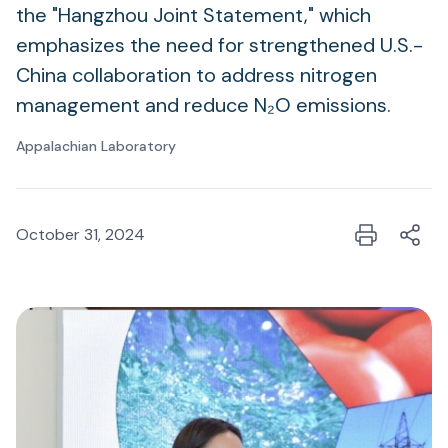
the "Hangzhou Joint Statement," which
emphasizes the need for strengthened U.S.-
China collaboration to address nitrogen
management and reduce N₂O emissions.
Appalachian Laboratory
October 31, 2024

────────────────

Give these lines again with "collaboration" swapped for "cooperation", changing nothing else, and leave the pictures out.

### Solved problem
the "Hangzhou Joint Statement," which
emphasizes the need for strengthened U.S.-
China cooperation to address nitrogen
management and reduce N₂O emissions.
Appalachian Laboratory
October 31, 2024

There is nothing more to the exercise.